Missing User Warnings

High
Confidence
98% confidence
Finding
The skill directs the agent to persist user-provided API keys without warning the user that their credential will be stored locally. In context, this is more dangerous because the skill explicitly handles a live third-party API secret; silent storage can surprise users and materially increase the risk of credential compromise or unauthorized reuse.

Vague Triggers

Medium
Confidence
83% confidence
Finding
The trigger phrases for the composite recommendation flow include broad terms like 'help me choose' and 'what should I sell,' which can cause the skill to activate in loosely related conversations without adequate scoping. Unintended invocation can expose users to unnecessary data collection, irrelevant automation, or recommendations produced without the required contextual inputs.

Vague Triggers

Medium
Confidence
88% confidence
Finding
The Chinese seller case-study trigger includes broad phrases such as 'Chinese sellers' without clear constraints on purpose or acceptable use. This increases the chance the scenario is invoked for nationality-based segmentation or profiling requests that are sensitive and difficult to justify within a normal product-research workflow.

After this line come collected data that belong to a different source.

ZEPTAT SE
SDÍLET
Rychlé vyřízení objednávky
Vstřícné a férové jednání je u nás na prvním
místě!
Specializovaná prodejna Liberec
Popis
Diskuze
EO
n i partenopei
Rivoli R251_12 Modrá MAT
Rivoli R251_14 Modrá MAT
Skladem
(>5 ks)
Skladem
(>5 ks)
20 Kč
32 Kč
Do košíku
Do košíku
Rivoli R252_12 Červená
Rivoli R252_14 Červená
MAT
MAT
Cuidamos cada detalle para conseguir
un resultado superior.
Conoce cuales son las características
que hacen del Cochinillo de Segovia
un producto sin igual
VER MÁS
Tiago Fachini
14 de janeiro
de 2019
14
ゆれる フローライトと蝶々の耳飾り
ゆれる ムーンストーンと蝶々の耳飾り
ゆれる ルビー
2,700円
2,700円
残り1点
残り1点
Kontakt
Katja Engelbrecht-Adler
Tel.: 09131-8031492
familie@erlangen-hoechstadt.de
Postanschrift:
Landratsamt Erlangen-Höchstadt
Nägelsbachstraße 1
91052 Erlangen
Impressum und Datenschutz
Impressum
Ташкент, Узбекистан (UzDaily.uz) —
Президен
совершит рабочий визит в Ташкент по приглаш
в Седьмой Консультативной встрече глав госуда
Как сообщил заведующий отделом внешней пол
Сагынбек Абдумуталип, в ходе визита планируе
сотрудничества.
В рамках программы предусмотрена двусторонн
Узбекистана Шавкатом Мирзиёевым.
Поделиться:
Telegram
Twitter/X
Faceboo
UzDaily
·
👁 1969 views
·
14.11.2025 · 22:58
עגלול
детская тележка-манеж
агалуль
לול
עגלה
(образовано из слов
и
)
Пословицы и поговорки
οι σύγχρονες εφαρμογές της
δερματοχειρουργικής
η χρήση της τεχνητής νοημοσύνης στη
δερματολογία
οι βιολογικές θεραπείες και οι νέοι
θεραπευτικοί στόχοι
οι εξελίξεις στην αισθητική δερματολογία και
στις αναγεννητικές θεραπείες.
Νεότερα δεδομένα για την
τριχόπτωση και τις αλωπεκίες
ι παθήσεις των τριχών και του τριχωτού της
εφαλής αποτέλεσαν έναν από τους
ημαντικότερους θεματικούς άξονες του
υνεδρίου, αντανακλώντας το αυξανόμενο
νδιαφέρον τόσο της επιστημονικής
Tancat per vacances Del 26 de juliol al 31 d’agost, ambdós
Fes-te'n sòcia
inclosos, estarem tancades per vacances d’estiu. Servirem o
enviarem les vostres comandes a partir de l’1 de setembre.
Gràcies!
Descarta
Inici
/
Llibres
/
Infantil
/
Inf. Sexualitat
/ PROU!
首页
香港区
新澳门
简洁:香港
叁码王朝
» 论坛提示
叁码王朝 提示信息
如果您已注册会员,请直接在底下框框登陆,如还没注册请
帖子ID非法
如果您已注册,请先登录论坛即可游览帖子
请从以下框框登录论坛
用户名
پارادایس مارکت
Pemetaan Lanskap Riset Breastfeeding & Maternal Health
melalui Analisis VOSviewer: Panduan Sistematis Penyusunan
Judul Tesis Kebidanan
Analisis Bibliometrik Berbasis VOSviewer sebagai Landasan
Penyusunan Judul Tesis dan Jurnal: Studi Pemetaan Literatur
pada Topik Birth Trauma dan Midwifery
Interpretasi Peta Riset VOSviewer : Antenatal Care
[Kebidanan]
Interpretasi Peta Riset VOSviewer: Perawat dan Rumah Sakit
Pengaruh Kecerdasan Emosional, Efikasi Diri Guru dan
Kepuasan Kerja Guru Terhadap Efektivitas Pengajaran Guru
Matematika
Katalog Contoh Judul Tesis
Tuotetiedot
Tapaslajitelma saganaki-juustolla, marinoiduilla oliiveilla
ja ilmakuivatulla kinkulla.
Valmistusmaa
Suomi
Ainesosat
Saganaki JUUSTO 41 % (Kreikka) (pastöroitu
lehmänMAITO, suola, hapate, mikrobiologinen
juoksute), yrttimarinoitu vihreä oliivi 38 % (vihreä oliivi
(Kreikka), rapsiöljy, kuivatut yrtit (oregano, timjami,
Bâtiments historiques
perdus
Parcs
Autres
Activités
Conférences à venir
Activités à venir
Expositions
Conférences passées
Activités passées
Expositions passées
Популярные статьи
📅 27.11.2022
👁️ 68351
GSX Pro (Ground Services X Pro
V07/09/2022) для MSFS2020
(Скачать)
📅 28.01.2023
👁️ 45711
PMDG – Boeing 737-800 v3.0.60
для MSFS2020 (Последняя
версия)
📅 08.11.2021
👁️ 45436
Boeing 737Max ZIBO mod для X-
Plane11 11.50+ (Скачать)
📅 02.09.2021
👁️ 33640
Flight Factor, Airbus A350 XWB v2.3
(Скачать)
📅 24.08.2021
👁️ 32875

Natural-Language Policy Violations

High
Confidence
98% confidence
Finding
This section directs the agent to analyze and rank sellers based on nationality proxies, calculate a 'Chinese seller ratio,' and derive strategies from that grouping. In the context of a general Amazon product-research skill, this makes the feature more dangerous because it turns a commercial analytics tool into a mechanism for sensitive attribute inference and targeting, which can enable discriminatory decision-making and biased market analysis.

Vague Triggers

Medium
Confidence
94% confidence
Finding
The trigger phrases in this scenario file are broad enough to match ordinary user language such as generic requests about risks, comparison, or sales. In an agent system, that can cause the skill to activate when the user did not intend Amazon seller analysis, leading to unintended tool use, irrelevant external data access, and possible leakage of user query context to the API-backed skill.

Vague Triggers

Medium
Confidence
89% confidence
Finding
The trigger phrases for competitive listing analysis are broad enough to match ordinary user requests such as asking what competitors are saying, which can cause the skill to activate outside clearly intended contexts. In an agentic system, over-broad routing can expose external data access and persuasive content-generation flows when the user did not explicitly request Amazon seller analysis.

Vague Triggers

Medium
Confidence
93% confidence
Finding
Phrases like 'write listing' or 'help me write product page' are generic and can overlap with many non-Amazon writing tasks, making unintended skill invocation likely. Because this skill is connected to external competitive and review-analysis workflows, misrouting could lead to unnecessary API use, irrelevant data retrieval, or generation of marketplace-optimized copy in the wrong context.

Vague Triggers

Medium
Confidence
91% confidence
Finding
Triggers such as 'optimize my listing' and 'improve my listing' are ambiguous and lack scope boundaries, so the skill may activate for general content editing rather than Amazon listing diagnosis. In this skill's context, that increases the chance of unintended competitor lookups, product analysis, and diagnostic recommendations based on external data sources without clear user intent.

Ssd 3

Medium
Confidence
97% confidence
Finding
The skill plainly instructs persistent storage of an API key in a local configuration file, which is a classic secret-handling weakness. Even if intended as convenience, storing credentials in a predictable local file can expose them to other skills, users, debugging output, backups, or source-control mistakes.

VirusTotal

63/63 vendors flagged this skill as clean.